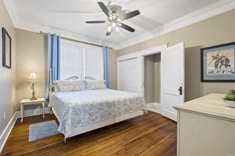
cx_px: 118
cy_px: 78
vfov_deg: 77.3
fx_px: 98
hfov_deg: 100.4
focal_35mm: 15
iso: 400
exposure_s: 2
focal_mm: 10
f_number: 5.6
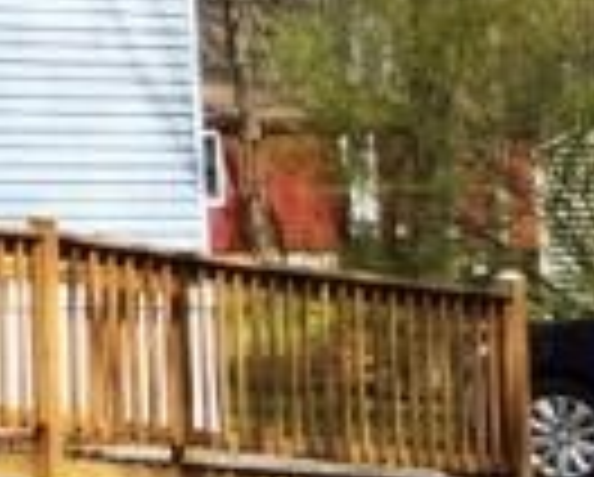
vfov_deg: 6.9
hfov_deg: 7.0
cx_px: -1706
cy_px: -400
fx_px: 3856
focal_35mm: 219
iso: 32
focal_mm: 4.15
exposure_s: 1/1582
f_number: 2.2
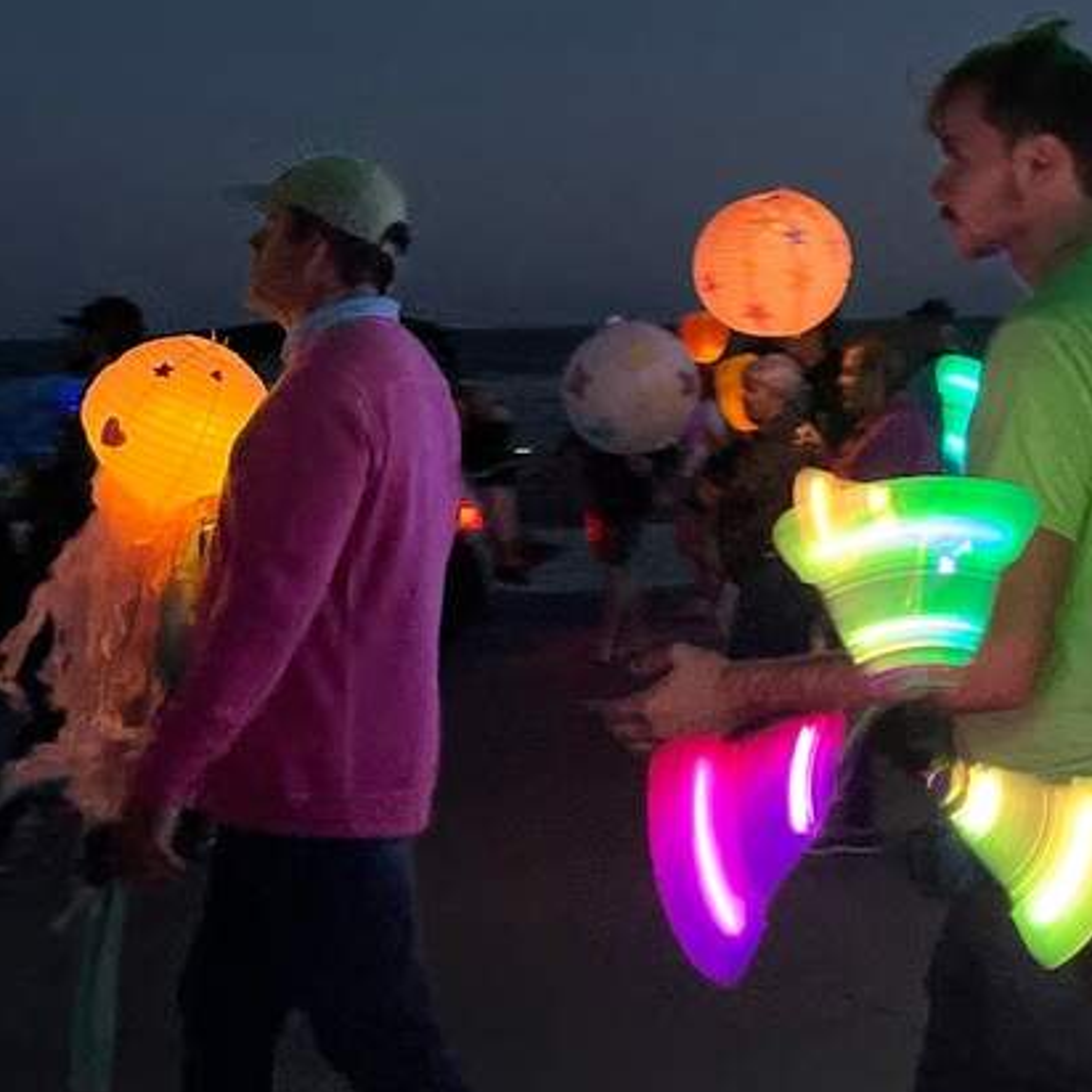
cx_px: 1203
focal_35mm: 67
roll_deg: +0.5
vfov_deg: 24.3
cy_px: -48
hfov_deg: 24.0
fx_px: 2391
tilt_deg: +7.1
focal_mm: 5.1
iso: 800
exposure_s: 1/30
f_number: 1.6
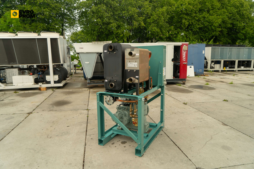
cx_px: 127
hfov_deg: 73.7
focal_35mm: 24
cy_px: 84
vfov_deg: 53.1
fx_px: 169
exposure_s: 1/200
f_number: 4
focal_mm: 24
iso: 125
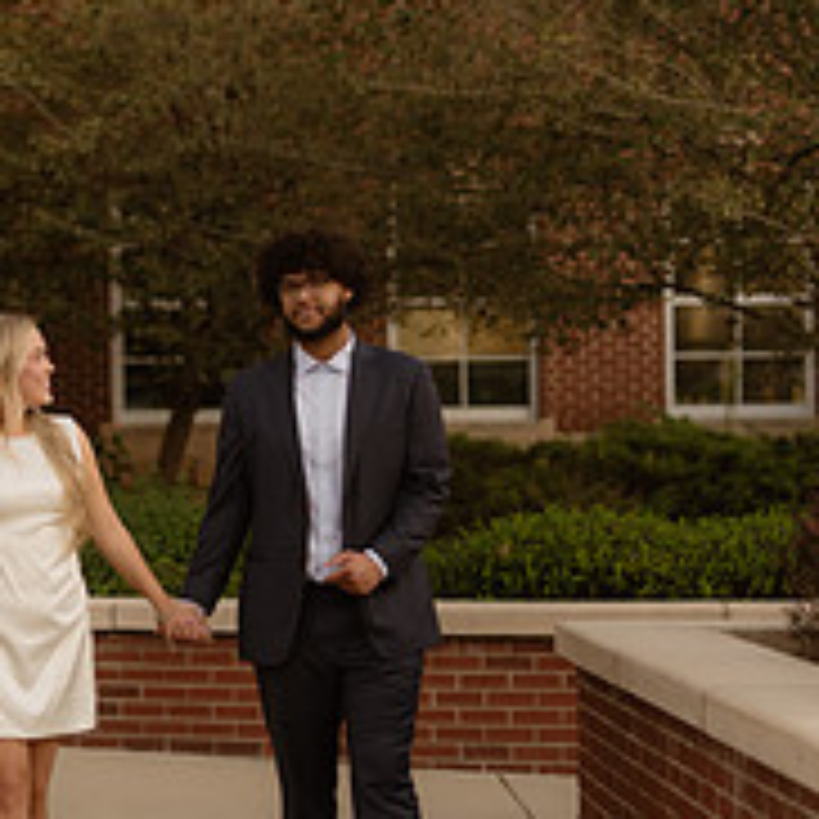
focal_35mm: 105
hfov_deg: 16.5
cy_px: 428
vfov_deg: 16.6
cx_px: 171
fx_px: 2811
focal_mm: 50
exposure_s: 1/320
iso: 250
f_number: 1.4
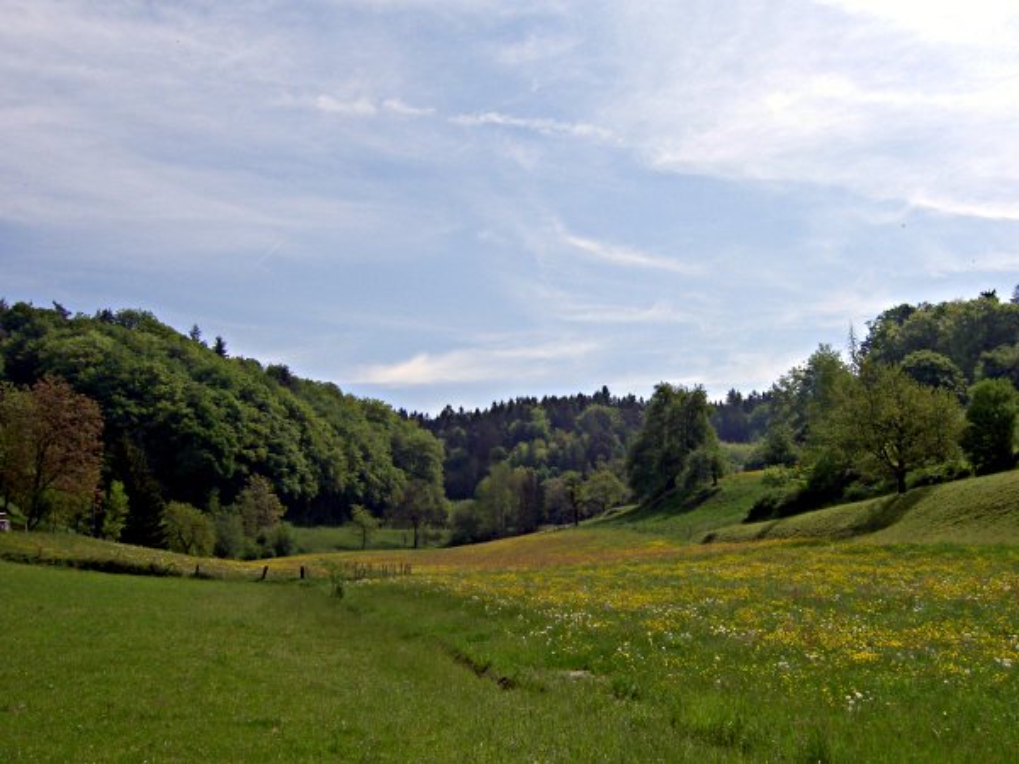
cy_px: 382
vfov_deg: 41.8
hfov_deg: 54.0
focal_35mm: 34
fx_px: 1001
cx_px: 510
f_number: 4.7
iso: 50
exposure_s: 1/800
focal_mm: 5.6
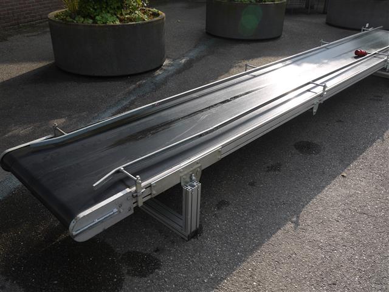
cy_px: 146
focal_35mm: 32
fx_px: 360
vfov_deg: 44.2
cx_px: 194
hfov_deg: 56.8
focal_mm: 16
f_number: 6.3
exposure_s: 1/320
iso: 100
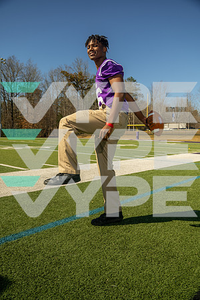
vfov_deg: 61.9
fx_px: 250
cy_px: 150
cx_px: 100
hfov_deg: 43.6
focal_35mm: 30
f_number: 5.6
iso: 100
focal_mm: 30
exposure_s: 1/125
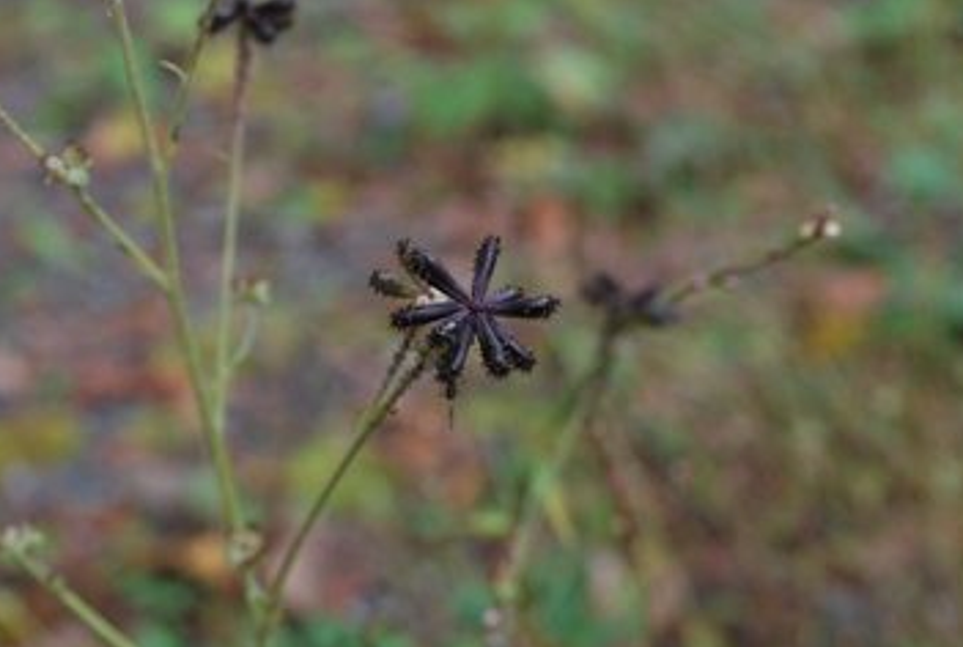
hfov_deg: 33.0
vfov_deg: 22.5
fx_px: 1625
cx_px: 460
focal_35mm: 61
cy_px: 324
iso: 200
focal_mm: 35
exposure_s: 1/60
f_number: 7.1
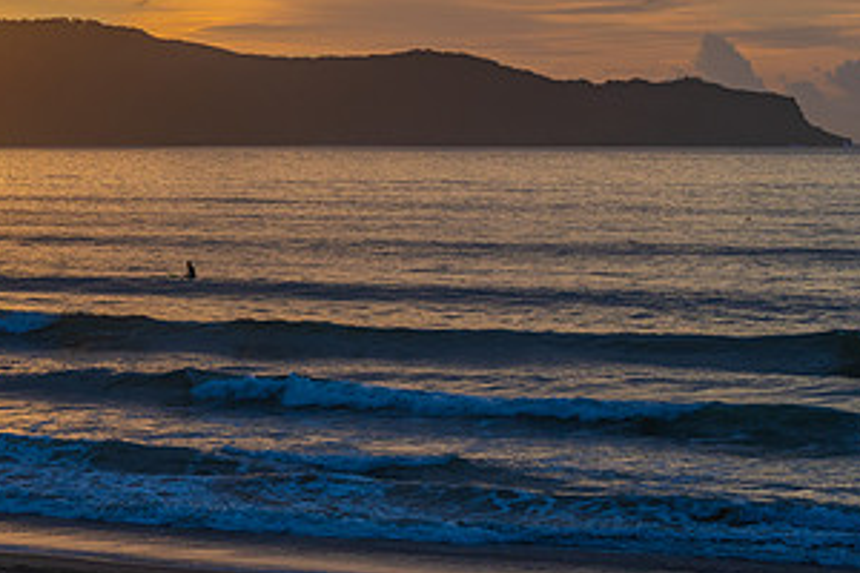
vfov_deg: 9.0
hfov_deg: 13.4
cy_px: 64
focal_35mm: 152
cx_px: 57
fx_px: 3631
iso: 200
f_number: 9
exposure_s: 1/500
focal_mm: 78
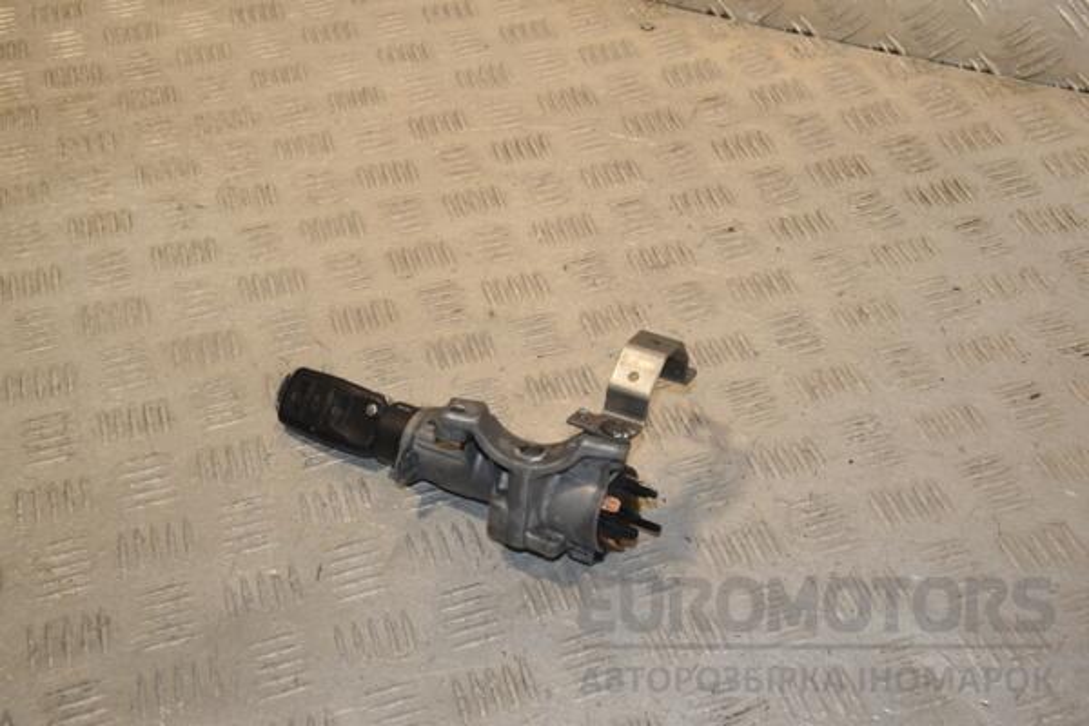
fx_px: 1588
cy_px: 363
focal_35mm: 52
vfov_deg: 25.8
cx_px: 544
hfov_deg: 37.9
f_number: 9
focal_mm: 35
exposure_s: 1/200
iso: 800
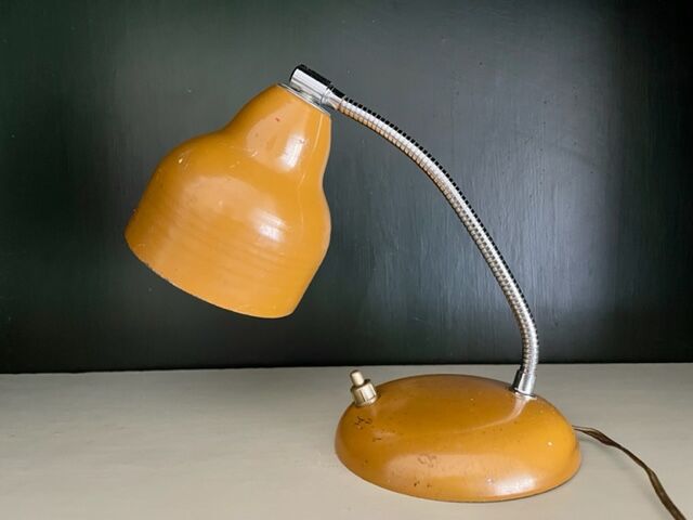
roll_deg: +1.8
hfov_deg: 67.3
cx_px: 346
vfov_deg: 53.1
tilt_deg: -4.4
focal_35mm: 26
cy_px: 260
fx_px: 521
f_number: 1.6
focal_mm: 4.2
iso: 800
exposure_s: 1/30
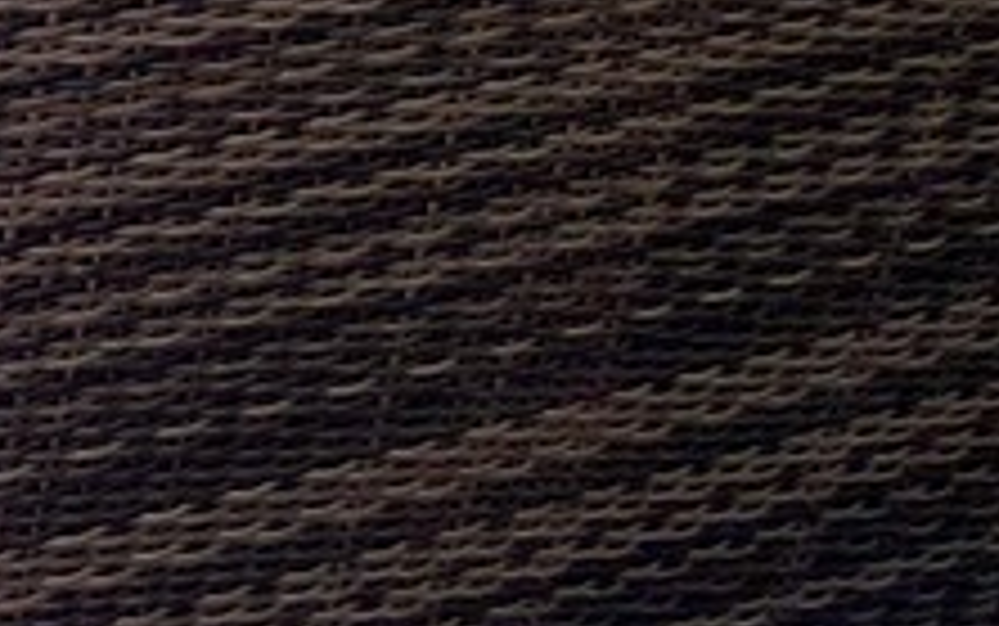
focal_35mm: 122
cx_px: -639
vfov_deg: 9.6
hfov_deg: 15.4
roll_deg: -2.0
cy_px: -824
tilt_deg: -12.0
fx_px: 3323
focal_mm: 5.1
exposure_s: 1/425
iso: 32
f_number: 1.6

◆ ◆ ◆ ◆ ◆ ◆ ◆

== WHAT TO WORK ON ==
Please set down every record above exactly as it appears, leaving out the pictures.

== SOLVED EXERCISE ==
cx_px: 118
cy_px: 78
vfov_deg: 77.3
fx_px: 98
hfov_deg: 100.4
focal_35mm: 15
iso: 400
exposure_s: 2
focal_mm: 10
f_number: 5.6
vfov_deg: 6.9
hfov_deg: 7.0
cx_px: -1706
cy_px: -400
fx_px: 3856
focal_35mm: 219
iso: 32
focal_mm: 4.15
exposure_s: 1/1582
f_number: 2.2
cx_px: 1203
focal_35mm: 67
roll_deg: +0.5
vfov_deg: 24.3
cy_px: -48
hfov_deg: 24.0
fx_px: 2391
tilt_deg: +7.1
focal_mm: 5.1
iso: 800
exposure_s: 1/30
f_number: 1.6
cx_px: 127
hfov_deg: 73.7
focal_35mm: 24
cy_px: 84
vfov_deg: 53.1
fx_px: 169
exposure_s: 1/200
f_number: 4
focal_mm: 24
iso: 125
focal_35mm: 105
hfov_deg: 16.5
cy_px: 428
vfov_deg: 16.6
cx_px: 171
fx_px: 2811
focal_mm: 50
exposure_s: 1/320
iso: 250
f_number: 1.4
cy_px: 382
vfov_deg: 41.8
hfov_deg: 54.0
focal_35mm: 34
fx_px: 1001
cx_px: 510
f_number: 4.7
iso: 50
exposure_s: 1/800
focal_mm: 5.6
cy_px: 146
focal_35mm: 32
fx_px: 360
vfov_deg: 44.2
cx_px: 194
hfov_deg: 56.8
focal_mm: 16
f_number: 6.3
exposure_s: 1/320
iso: 100
vfov_deg: 61.9
fx_px: 250
cy_px: 150
cx_px: 100
hfov_deg: 43.6
focal_35mm: 30
f_number: 5.6
iso: 100
focal_mm: 30
exposure_s: 1/125
hfov_deg: 33.0
vfov_deg: 22.5
fx_px: 1625
cx_px: 460
focal_35mm: 61
cy_px: 324
iso: 200
focal_mm: 35
exposure_s: 1/60
f_number: 7.1
vfov_deg: 9.0
hfov_deg: 13.4
cy_px: 64
focal_35mm: 152
cx_px: 57
fx_px: 3631
iso: 200
f_number: 9
exposure_s: 1/500
focal_mm: 78
fx_px: 1588
cy_px: 363
focal_35mm: 52
vfov_deg: 25.8
cx_px: 544
hfov_deg: 37.9
f_number: 9
focal_mm: 35
exposure_s: 1/200
iso: 800
roll_deg: +1.8
hfov_deg: 67.3
cx_px: 346
vfov_deg: 53.1
tilt_deg: -4.4
focal_35mm: 26
cy_px: 260
fx_px: 521
f_number: 1.6
focal_mm: 4.2
iso: 800
exposure_s: 1/30
focal_35mm: 122
cx_px: -639
vfov_deg: 9.6
hfov_deg: 15.4
roll_deg: -2.0
cy_px: -824
tilt_deg: -12.0
fx_px: 3323
focal_mm: 5.1
exposure_s: 1/425
iso: 32
f_number: 1.6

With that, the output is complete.